Klinički tok infekcije koksakivirusom B (1-6)
Introduction: Coxsackie B viral infections are the usual infections of children and adults. Clinical manifestations include fever, aseptic meningitis, pleurodinia, myocarditis, gastroenterocolitis, maculous exanthem. The clinical course of the infection is influenced by the characteristics of the host, as well as the virus serotype. The pathogenesis of the virus is explained by the immune mediated mechanism and the direct cytotoxic effect of the virus. Methods: Retrospectively analyzed virus serotype, clinical and biochemical date in patients with Coxsackie B viral infection. Autoantibodies were found in patients who had an unclear febrile status for more than 6 months.

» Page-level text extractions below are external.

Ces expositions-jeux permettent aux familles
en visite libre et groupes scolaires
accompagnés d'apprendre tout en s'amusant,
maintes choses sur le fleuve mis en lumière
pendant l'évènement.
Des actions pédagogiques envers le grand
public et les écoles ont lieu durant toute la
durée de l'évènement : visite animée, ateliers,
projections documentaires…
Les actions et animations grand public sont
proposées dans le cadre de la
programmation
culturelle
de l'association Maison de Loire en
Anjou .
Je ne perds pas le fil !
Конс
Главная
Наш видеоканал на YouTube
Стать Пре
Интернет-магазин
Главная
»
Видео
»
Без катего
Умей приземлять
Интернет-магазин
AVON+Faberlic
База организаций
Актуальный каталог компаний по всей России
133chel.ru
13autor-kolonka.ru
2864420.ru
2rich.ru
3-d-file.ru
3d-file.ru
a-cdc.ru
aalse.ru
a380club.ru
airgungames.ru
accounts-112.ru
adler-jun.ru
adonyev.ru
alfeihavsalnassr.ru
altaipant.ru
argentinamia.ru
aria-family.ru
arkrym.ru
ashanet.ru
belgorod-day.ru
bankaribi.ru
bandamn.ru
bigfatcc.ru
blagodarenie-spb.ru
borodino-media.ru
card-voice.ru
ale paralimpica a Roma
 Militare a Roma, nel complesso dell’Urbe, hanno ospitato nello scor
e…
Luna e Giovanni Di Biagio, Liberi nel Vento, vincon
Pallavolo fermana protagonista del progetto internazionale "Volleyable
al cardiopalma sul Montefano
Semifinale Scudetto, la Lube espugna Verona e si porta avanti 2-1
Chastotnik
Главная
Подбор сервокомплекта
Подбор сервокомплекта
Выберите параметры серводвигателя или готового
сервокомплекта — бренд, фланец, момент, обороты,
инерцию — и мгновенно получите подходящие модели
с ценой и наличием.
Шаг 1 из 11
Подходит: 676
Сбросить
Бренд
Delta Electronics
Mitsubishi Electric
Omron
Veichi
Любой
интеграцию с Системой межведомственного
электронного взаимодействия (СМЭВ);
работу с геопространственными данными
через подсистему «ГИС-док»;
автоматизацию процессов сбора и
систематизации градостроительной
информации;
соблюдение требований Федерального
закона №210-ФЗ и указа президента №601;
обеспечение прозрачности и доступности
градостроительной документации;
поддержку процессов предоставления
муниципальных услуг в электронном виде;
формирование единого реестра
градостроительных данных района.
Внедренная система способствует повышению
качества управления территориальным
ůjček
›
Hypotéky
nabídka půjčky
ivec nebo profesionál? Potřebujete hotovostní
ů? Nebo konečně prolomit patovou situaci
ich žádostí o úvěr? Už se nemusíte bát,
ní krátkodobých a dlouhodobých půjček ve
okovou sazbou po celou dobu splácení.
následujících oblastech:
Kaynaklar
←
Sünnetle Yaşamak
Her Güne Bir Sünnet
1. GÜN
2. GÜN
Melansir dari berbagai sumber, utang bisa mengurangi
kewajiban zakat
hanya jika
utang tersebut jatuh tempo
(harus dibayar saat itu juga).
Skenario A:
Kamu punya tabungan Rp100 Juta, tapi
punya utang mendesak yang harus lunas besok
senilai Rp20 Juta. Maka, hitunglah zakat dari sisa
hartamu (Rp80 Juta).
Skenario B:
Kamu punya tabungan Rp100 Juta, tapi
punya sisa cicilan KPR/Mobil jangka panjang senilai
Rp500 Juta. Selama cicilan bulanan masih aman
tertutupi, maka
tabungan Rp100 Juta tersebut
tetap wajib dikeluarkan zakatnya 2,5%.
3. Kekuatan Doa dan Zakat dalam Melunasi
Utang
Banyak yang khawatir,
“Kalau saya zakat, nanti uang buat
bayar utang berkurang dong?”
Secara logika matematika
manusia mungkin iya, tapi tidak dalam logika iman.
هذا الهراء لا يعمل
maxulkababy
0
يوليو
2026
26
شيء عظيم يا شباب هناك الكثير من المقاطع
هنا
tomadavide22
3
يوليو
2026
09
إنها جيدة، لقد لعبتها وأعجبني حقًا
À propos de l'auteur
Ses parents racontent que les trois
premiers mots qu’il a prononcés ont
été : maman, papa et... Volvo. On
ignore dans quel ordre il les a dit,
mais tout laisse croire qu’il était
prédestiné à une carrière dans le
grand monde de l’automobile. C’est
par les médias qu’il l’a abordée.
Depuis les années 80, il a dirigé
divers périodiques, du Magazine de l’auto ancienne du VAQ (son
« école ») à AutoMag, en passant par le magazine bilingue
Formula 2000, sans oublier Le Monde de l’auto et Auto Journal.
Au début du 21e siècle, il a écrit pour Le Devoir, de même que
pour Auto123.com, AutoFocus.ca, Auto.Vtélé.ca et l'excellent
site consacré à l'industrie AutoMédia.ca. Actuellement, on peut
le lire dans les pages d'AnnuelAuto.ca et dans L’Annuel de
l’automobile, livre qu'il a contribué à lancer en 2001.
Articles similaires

Results: We examined a total of 378 patients with Coxsackie B viral infection, (302 women, 76 men), age 19 to 79 years. The dominant symptoms were weakness, elevated body temperature, fatigue and muscle aches. In 55% the clinical course was unclear febrile state, in 13% myalgia and/pleurodnia, after 9% acute gastroenterocolitis and acute myocarditis/pericarditis, 4% a septic meningitis and other respiratory disease, 3% acute pancreatitis and 1% diabetes mellitus. Autoantibodies were detected in 69% of patients with unclear febrile state. Antinuclear antibodies were most common, in 67%. In 36% of patients with antinuclear antibodies was detected serotyp B2, in 14% serotyp B4.
Conclusion: The most common clinical form of Coxsackie B viral infection is an unclear febrile state caused by a B2 serotype of the virus. In most of these patients, an elevated titre of antinuclear antibodies can be detected.